Forum Discussion
samuel_kodjoe
Jun 28, 2021Copper Contributor
how do i extract data from a pdf file using power query in excel?
hi team,
Please i would like to find out if there is a way to extract data from a pdf file using power query in excel?
regards!!
16 Replies
Sort By
- Russ_MS_CommmunityCopper Contributor
I have a similar question to read a PDF. The PDF is link to a PDF file share to the public (no login required); however, I not figure out how to get Power Query to read that publicly shared PDF file.
Is there a trick related to this using the same method described or is there another set of instructions associated with reading a PDF file referenced as a URL?
I tried the Power Query get from web, but it seems to think it needs to authenticate to access the file even though authentication is not required.
- LorenzoSilver Contributor
The following works with a PDF stored on a Personal OneDrive:
- From a Web Browser, download the PDF file
- Open the Downloads page of the Web Browser (pic. from MSFT Edge below)
- Copy the Download link:In Excel:
- Data (tab) > From Web > Paste the Download link > OK > ...
If you want to try with the PDF I shared, a Download link is:https://public.am.files.1drv.com/y4mp7lEIREyPqh2W_UW3tzsSdWp6Kpim9Hpj2b2Sp-OcoTenAZ-33ASspv_OnvEkzD3RpLWfT4ftsglbRAfyHuRz5AIZq3FNL8HRX8-n6-0eV7bV1nTQkSrT77dOVHFIwewQYfCE0hNshQGrbt1JW4dVZuYOMEJy0yN4R7_3CweweFjm6wPeZWFYJxC8QSrloB5Fk9lsiU4a2RjqmGAMdxThaztoypmCrUsT8j7kO3H35E?AVOverride=1
- Russ_MS_CommmunityCopper ContributorIt did not seem to resolve the problem.
Going to Data >> From Web >> Pasting in the download link is the process I originally used.

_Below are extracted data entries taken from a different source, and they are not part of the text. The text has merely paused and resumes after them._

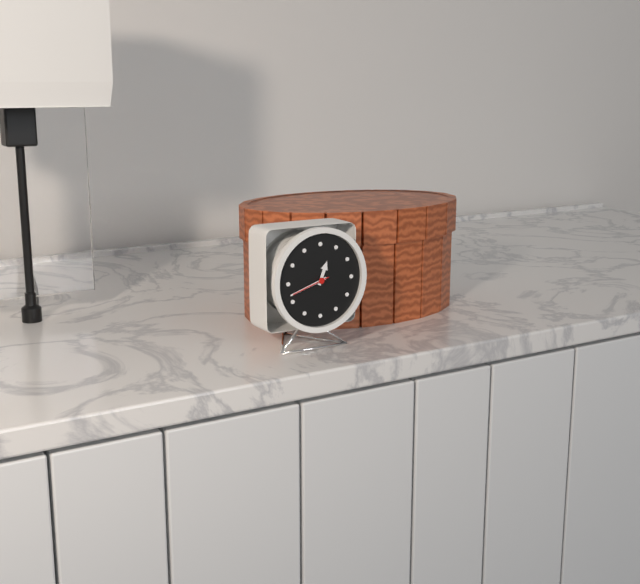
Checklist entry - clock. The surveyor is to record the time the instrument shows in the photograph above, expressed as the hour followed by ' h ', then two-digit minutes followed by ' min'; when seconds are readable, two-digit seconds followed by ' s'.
12 h 42 min
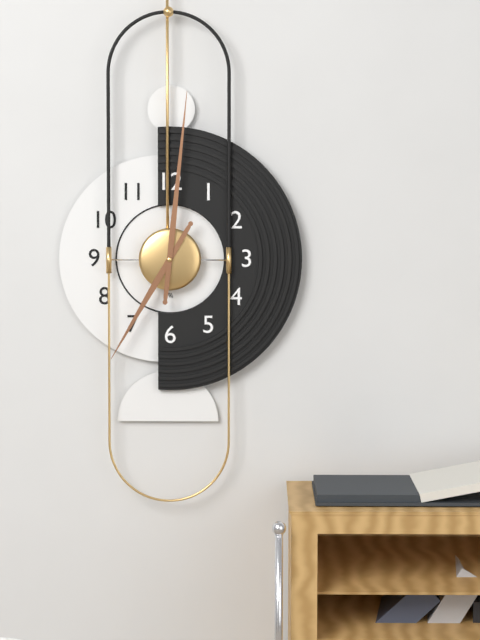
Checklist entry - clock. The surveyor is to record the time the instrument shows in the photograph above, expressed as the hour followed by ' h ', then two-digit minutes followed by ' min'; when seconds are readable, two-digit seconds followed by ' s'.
7 h 01 min
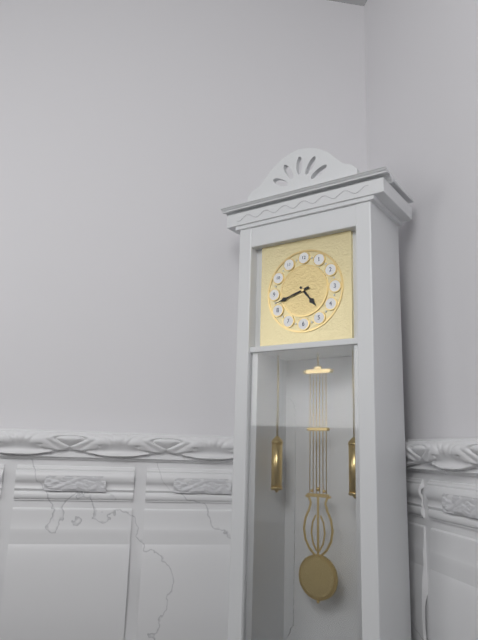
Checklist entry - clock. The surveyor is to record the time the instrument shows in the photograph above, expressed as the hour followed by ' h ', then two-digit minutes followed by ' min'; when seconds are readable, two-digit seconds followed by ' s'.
4 h 42 min
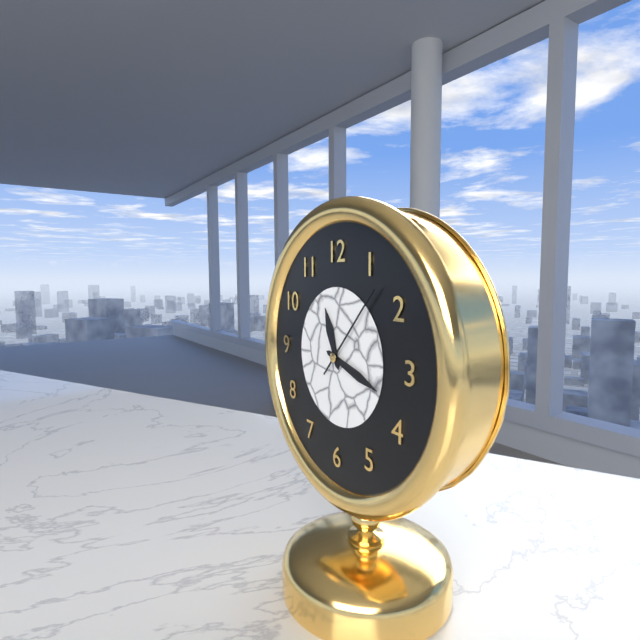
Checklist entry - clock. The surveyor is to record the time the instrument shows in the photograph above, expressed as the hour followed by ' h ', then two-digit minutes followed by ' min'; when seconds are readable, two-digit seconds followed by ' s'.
11 h 18 min 07 s
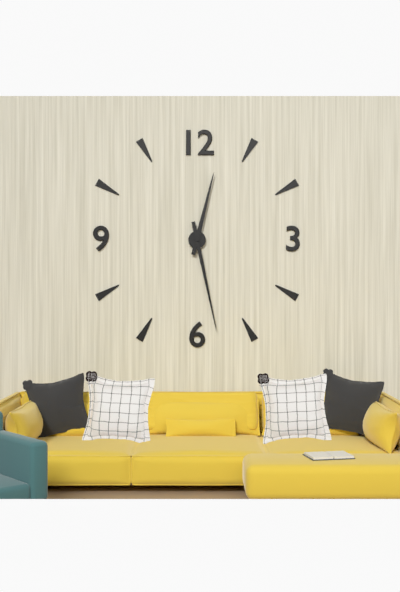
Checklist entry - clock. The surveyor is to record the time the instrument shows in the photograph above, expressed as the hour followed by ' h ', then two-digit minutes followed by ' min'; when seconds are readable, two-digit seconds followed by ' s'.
12 h 28 min
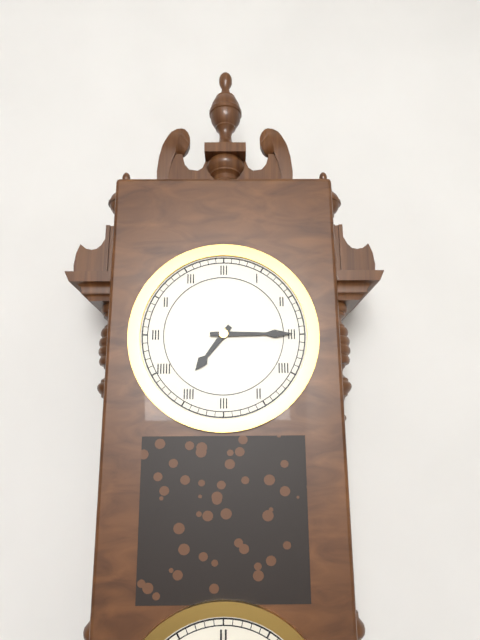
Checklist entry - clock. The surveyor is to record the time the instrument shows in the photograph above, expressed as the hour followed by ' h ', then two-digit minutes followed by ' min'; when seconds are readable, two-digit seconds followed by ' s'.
7 h 15 min
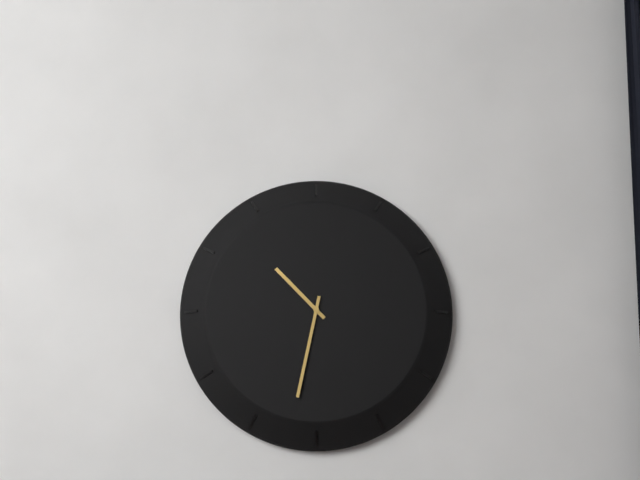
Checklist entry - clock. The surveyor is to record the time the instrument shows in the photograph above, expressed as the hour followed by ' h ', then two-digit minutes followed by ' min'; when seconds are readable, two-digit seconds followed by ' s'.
10 h 32 min
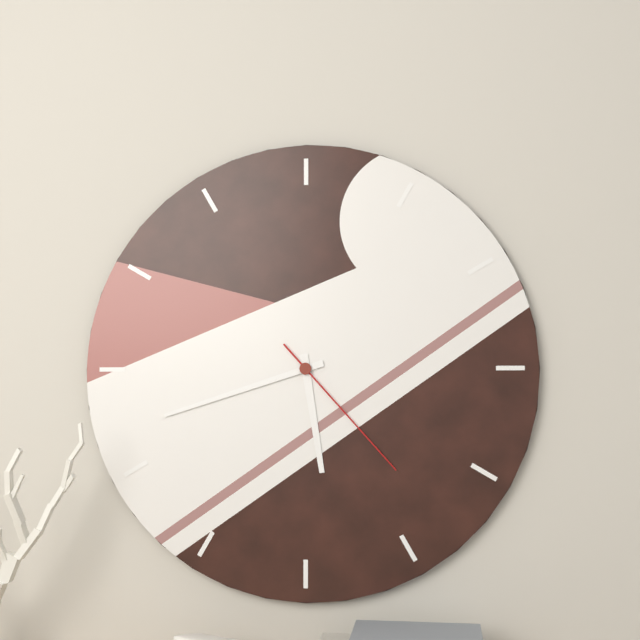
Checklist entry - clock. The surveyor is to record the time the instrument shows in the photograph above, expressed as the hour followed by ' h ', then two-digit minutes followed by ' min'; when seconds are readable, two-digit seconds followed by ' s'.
5 h 42 min 23 s
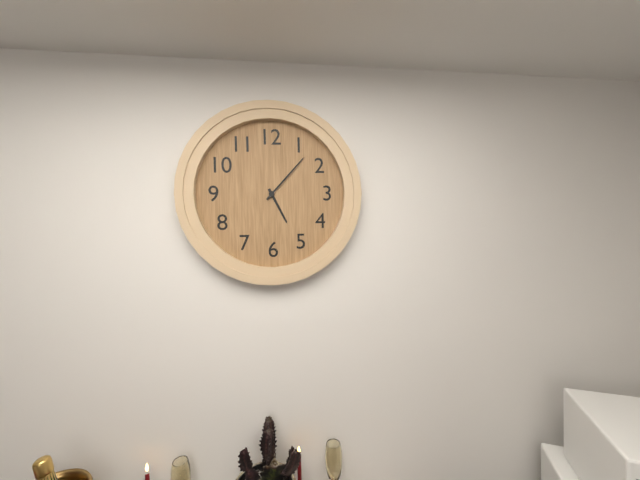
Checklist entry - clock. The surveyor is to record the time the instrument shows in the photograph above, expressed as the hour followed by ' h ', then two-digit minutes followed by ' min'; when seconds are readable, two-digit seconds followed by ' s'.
5 h 07 min
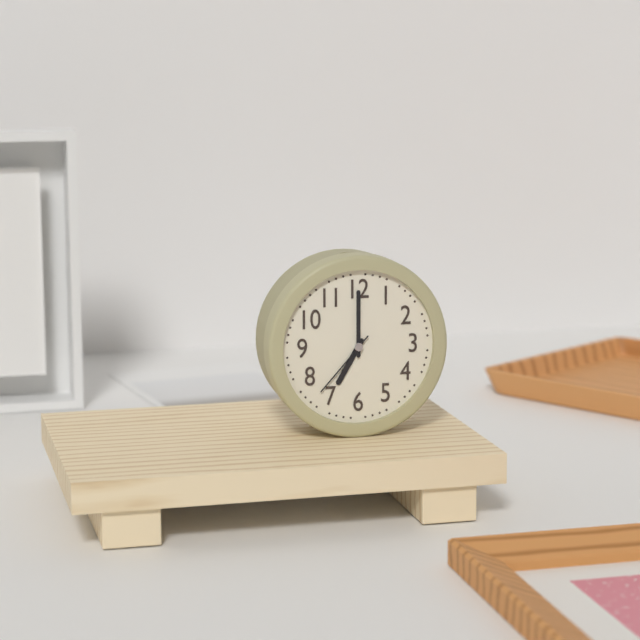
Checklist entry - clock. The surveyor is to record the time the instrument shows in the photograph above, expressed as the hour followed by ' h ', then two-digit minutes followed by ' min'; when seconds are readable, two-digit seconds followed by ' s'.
7 h 00 min 37 s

However, it interprets the OneDrive address as something that requires an authentication.
It comes back with an error message "We could not authenticate with the credentials authenticated. Please try again." There is no authentication. required to view and download the file, but when you try to put the URL in power query it doesn't seem to understand that.
If you are on Windows, on Excel 365 and not on semi-annual channel you shall have this connector
Perhaps these days availability bit wider, not sure. But in any case that's for subscription model.
- samuel_kodjoeCopper Contributorwow.....so there is no ad ins i can install to access this with 2019 version?
- LorenzoSilver Contributor
Copy/paste the following code in a new blank query using the Advanced Editor
let Source = Record.ToTable( Record.RemoveFields(#shared, Record.FieldNames(#sections[Section1]) ) ), SelectedTypeFunction = Table.SelectRows(Source, each [Value] is function), RemovedValue = Table.SelectColumns(SelectedTypeFunction, {"Name"}), SortedByName = Table.Sort(RemovedValue, {{"Name", Order.Ascending}}) in SortedByName
then load the result of that query on a sheet. If you find Pdf.Tables in column [Name] the function is available in your version of Excel/PQ. Per its name the function is looking for table(s) in the PDF...